Material provided: Begin

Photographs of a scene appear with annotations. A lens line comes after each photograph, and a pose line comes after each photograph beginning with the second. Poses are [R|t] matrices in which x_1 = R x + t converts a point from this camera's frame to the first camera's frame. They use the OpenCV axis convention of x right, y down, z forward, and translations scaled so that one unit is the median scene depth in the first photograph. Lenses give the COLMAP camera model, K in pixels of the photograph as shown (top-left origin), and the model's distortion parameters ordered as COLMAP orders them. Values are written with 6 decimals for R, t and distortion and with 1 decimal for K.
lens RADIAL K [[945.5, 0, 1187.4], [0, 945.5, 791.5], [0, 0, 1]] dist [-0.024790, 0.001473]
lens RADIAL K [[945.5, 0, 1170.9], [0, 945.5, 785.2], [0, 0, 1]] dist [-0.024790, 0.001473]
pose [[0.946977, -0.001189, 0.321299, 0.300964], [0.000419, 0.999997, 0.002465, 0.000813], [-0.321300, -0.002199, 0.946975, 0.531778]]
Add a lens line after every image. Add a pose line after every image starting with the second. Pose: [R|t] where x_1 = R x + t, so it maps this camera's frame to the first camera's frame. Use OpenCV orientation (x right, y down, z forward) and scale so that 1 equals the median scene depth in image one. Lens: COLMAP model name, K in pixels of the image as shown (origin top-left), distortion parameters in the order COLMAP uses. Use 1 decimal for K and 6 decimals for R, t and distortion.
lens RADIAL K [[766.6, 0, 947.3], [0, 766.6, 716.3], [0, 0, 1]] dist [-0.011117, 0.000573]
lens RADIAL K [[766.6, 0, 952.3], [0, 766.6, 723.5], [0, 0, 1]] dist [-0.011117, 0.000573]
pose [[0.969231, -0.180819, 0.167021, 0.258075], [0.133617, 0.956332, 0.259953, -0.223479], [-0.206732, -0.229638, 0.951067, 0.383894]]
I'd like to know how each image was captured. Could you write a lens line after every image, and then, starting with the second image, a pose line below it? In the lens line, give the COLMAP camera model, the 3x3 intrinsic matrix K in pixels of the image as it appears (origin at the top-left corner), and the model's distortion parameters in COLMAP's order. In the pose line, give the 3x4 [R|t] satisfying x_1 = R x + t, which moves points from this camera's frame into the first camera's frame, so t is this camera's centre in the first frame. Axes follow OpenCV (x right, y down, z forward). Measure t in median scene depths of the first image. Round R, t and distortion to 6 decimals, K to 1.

Material provided: End

# Your objective
Output the whole listing exactly as given.

# Response to this task
Photographs of a scene appear with annotations. A lens line comes after each photograph, and a pose line comes after each photograph beginning with the second. Poses are [R|t] matrices in which x_1 = R x + t converts a point from this camera's frame to the first camera's frame. They use the OpenCV axis convention of x right, y down, z forward, and translations scaled so that one unit is the median scene depth in the first photograph. Lenses give the COLMAP camera model, K in pixels of the photograph as shown (top-left origin), and the model's distortion parameters ordered as COLMAP orders them. Values are written with 6 decimals for R, t and distortion and with 1 decimal for K.
lens RADIAL K [[945.5, 0, 1187.4], [0, 945.5, 791.5], [0, 0, 1]] dist [-0.024790, 0.001473]
lens RADIAL K [[945.5, 0, 1170.9], [0, 945.5, 785.2], [0, 0, 1]] dist [-0.024790, 0.001473]
pose [[0.946977, -0.001189, 0.321299, 0.300964], [0.000419, 0.999997, 0.002465, 0.000813], [-0.321300, -0.002199, 0.946975, 0.531778]]
Add a lens line after every image. Add a pose line after every image starting with the second. Pose: [R|t] where x_1 = R x + t, so it maps this camera's frame to the first camera's frame. Use OpenCV orientation (x right, y down, z forward) and scale so that 1 equals the median scene depth in image one. Lens: COLMAP model name, K in pixels of the image as shown (origin top-left), distortion parameters in the order COLMAP uses. Use 1 decimal for K and 6 decimals for R, t and distortion.
lens RADIAL K [[766.6, 0, 947.3], [0, 766.6, 716.3], [0, 0, 1]] dist [-0.011117, 0.000573]
lens RADIAL K [[766.6, 0, 952.3], [0, 766.6, 723.5], [0, 0, 1]] dist [-0.011117, 0.000573]
pose [[0.969231, -0.180819, 0.167021, 0.258075], [0.133617, 0.956332, 0.259953, -0.223479], [-0.206732, -0.229638, 0.951067, 0.383894]]
I'd like to know how each image was captured. Could you write a lens line after every image, and then, starting with the second image, a pose line below it? In the lens line, give the COLMAP camera model, the 3x3 intrinsic matrix K in pixels of the image as it appears (origin at the top-left corner), and the model's distortion parameters in COLMAP's order. In the pose line, give the 3x4 [R|t] satisfying x_1 = R x + t, which moves points from this camera's frame into the first camera's frame, so t is this camera's centre in the first frame. Axes follow OpenCV (x right, y down, z forward). Measure t in median scene depths of the first image. Round R, t and distortion to 6 decimals, K to 1.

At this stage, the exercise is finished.